Search the records for the word "dead" and pick out every line that has it.

Stored data
☆ ☆ ☆ ☆
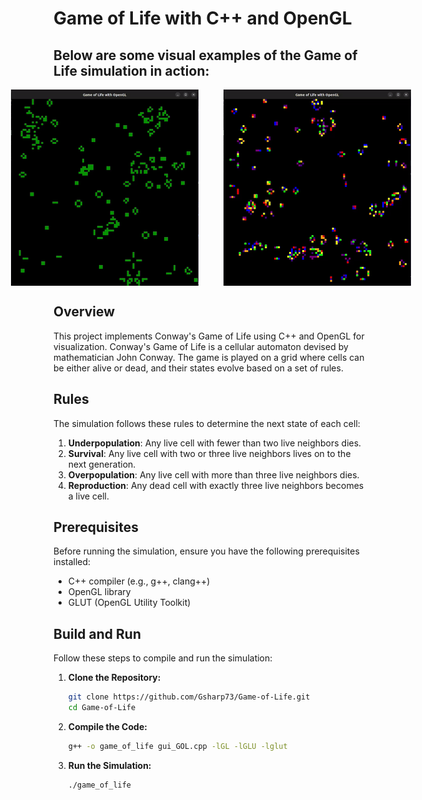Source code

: # Game of Life with C++ and OpenGL


## Below are some visual examples of the Game of Life simulation in action:

<div style="display: flex; justify-content: center; gap: 40px;">
  <img src="gifs/UNICOLOR.gif" alt="Initial State" style="width: 300px; height: auto;">
  <img src="gifs/colorful_GOL.gif" alt="Simulation Progress" style="width: 300px; height: auto;">
</div>


## Overview

This project implements Conway's Game of Life using C++ and OpenGL for visualization. Conway's Game of Life is a cellular automaton devised by mathematician John Conway. The game is played on a grid where cells can be either alive or dead, and their states evolve based on a set of rules.

## Rules

The simulation follows these rules to determine the next state of each cell:

1. **Underpopulation**: Any live cell with fewer than two live neighbors dies.
2. **Survival**: Any live cell with two or three live neighbors lives on to the next generation.
3. **Overpopulation**: Any live cell with more than three live neighbors dies.
4. **Reproduction**: Any dead cell with exactly three live neighbors becomes a live cell.

## Prerequisites

Before running the simulation, ensure you have the following prerequisites installed:

- C++ compiler (e.g., g++, clang++)
- OpenGL library
- GLUT (OpenGL Utility Toolkit)

## Build and Run

Follow these steps to compile and run the simulation:

1. **Clone the Repository:**
    ```bash
    git clone https://github.com/Gsharp73/Game-of-Life.git
    cd Game-of-Life
    ```

2. **Compile the Code:**
    ```bash
    g++ -o game_of_life gui_GOL.cpp -lGL -lGLU -lglut
    ```

3. **Run the Simulation:**
    ```bash
    ./game_of_life
    ```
☆ ☆ ☆ ☆
**RESPONSE**
This project implements Conway's Game of Life using C++ and OpenGL for visualization. Conway's Game of Life is a cellular automaton devised by mathematician John Conway. The game is played on a grid where cells can be either alive or dead, and their states evolve based on a set of rules.
4. **Reproduction**: Any dead cell with exactly three live neighbors becomes a live cell.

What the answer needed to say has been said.